» 抜粋文

::::

団体信用生命保険の代わりに民間生命保険を使う際の注意点~相続放棄に至った事例~

住宅購入・住宅ローン

2016年7月6日 / 2018年4月17日更新

ファイナンシャルプランナーの久保逸郎です。

昨日は大分で銀行の研修でしたが、最高気温が35度位あったようです。
研修終了後に大分駅まで10分ほど歩いただけで、もう汗が止まらなくなりました。
その分ソニック号で美味しく飲みながら帰ることができましたが、今夏も厳しい暑さが予想されているようです。
皆様、体調管理などにはくれぐれもご注意ください。

さて、今回は団体信用生命保険の代わりに民間の生命保険商品を活用する際の注意点について書きます。


フラット35の団体信用生命保険加入は任意

銀行等の住宅ローンには団体信用生命保険の保険料は含まれています。
反対に言えば、健康上問題があって団体信用生命保険に加入できなければ、銀行等の住宅ローンを借りることはできないということです。

一方、住宅金融支援機構のフラット35は団体信用生命保険の加入は任意です。
健康に問題があって団体信用生命保険に入れない方でも、フラット35を借りることは可能です。

それでも亡くなった後に住宅ローンの支払い義務が残ると家族等の負担になりますから、通常は団体信用生命保険には加入することになると思います。

::::

» 課題内容
抜粋文によると、住宅金融支援機構のフラット35では、団体信用生命保険への加入はどのような扱いになっていますか。

» 提供データ

::::

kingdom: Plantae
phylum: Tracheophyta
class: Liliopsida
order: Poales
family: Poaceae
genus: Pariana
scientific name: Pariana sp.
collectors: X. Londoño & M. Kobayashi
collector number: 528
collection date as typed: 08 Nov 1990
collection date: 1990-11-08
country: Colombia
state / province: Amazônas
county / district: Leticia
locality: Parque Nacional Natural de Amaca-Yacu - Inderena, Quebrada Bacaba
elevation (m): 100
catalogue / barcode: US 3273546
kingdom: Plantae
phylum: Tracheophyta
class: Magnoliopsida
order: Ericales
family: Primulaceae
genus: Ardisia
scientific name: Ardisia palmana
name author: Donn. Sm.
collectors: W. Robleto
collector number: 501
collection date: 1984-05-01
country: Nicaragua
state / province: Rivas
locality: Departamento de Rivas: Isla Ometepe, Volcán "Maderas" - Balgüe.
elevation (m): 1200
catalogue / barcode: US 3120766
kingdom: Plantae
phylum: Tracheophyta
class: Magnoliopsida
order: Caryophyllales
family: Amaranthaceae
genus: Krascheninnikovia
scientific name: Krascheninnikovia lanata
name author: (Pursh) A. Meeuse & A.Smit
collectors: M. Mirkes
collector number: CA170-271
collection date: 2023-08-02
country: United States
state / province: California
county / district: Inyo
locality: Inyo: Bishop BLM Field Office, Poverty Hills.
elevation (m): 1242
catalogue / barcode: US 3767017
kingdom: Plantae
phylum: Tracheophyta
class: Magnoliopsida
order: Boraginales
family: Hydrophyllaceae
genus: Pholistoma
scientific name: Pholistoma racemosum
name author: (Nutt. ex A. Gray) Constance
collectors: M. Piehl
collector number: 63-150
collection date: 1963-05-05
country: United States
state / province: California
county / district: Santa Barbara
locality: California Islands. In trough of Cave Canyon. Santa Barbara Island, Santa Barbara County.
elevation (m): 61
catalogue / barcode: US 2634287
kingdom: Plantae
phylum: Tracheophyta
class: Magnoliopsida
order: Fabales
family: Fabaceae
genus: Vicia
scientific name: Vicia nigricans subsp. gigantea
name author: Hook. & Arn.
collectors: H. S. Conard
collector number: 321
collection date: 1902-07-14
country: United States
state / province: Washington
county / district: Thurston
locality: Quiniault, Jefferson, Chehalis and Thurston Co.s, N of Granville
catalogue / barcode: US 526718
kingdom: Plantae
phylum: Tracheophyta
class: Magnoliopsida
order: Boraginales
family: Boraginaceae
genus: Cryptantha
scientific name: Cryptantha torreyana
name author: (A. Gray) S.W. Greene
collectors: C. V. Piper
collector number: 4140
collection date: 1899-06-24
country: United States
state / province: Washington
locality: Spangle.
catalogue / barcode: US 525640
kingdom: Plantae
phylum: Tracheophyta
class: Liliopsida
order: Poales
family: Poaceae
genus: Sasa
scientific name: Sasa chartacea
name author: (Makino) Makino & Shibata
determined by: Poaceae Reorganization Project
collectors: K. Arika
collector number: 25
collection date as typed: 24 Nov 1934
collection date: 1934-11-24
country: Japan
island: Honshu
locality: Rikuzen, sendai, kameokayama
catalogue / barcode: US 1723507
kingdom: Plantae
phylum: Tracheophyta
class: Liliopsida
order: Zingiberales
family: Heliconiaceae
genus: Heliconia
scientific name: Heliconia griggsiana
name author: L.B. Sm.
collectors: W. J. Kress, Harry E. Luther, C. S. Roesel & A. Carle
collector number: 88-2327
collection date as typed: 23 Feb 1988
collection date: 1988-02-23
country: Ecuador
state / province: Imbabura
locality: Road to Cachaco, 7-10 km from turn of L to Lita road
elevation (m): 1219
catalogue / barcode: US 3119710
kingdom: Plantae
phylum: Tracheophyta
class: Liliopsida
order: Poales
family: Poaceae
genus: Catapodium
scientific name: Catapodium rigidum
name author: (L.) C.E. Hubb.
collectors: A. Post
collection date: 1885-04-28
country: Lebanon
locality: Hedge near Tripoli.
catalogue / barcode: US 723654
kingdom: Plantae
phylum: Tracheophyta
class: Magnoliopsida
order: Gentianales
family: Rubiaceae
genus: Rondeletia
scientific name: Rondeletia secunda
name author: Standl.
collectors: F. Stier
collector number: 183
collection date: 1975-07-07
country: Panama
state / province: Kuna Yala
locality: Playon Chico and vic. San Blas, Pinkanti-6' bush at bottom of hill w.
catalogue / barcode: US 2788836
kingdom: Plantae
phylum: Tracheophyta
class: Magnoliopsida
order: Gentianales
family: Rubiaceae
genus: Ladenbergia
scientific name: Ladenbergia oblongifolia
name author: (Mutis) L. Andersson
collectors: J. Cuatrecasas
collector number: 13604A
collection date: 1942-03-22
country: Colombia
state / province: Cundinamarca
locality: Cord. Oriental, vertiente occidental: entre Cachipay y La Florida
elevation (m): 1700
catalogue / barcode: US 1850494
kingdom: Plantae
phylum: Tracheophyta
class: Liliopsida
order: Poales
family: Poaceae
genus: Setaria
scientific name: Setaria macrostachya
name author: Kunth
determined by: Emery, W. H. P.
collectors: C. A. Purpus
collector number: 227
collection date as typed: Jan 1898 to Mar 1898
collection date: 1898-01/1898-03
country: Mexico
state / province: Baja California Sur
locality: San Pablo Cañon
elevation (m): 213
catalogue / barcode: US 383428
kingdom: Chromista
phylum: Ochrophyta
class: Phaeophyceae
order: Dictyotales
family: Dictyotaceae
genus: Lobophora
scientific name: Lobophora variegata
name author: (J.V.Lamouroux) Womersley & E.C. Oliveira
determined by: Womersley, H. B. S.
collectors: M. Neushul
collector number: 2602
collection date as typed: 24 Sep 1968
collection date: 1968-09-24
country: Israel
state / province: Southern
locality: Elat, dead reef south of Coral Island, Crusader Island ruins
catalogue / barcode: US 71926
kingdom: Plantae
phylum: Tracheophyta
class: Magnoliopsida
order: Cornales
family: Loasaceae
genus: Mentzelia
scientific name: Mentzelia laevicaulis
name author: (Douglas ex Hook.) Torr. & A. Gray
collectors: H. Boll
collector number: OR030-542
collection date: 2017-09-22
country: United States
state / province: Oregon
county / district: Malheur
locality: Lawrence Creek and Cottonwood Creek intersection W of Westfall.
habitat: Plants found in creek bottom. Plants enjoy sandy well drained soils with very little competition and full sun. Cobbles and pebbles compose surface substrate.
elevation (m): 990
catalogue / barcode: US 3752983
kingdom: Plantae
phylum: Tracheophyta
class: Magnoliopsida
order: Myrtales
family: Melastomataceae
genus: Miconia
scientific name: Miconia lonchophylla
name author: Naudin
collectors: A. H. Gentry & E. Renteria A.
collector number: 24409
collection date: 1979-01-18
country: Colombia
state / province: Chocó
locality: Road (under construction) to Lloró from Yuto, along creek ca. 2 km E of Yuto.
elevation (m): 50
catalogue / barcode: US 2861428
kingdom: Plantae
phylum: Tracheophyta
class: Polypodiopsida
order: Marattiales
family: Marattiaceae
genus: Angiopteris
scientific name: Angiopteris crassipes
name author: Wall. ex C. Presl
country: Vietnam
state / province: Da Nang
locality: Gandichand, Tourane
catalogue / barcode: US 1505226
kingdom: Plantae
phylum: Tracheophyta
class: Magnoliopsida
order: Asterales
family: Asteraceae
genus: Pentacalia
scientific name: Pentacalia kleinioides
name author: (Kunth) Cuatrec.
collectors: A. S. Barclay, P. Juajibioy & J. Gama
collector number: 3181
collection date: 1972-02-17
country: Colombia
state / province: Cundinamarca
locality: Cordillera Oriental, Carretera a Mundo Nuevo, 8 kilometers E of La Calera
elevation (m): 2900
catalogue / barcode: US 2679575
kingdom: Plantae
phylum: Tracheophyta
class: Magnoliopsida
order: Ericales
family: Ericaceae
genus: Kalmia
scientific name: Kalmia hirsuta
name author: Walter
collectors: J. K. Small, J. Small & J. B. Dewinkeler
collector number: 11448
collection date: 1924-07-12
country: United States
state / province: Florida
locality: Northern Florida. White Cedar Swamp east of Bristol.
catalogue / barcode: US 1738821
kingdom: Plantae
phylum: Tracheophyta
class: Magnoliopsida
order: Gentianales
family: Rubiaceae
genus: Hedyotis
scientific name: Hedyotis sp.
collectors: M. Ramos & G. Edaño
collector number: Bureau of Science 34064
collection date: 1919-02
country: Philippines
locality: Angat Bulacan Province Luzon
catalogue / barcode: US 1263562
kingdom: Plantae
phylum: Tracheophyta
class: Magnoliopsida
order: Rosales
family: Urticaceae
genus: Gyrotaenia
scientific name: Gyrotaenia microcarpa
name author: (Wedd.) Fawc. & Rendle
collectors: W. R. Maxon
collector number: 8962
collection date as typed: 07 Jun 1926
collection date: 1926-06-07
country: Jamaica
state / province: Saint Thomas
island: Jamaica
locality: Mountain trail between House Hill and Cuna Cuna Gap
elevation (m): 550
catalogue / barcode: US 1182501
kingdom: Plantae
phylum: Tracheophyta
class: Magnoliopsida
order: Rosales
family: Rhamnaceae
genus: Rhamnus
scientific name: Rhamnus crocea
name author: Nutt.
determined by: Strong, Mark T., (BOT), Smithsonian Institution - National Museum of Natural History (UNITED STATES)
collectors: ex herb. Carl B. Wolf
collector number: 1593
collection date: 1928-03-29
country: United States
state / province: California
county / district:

::::

» 解答
加入は任意です。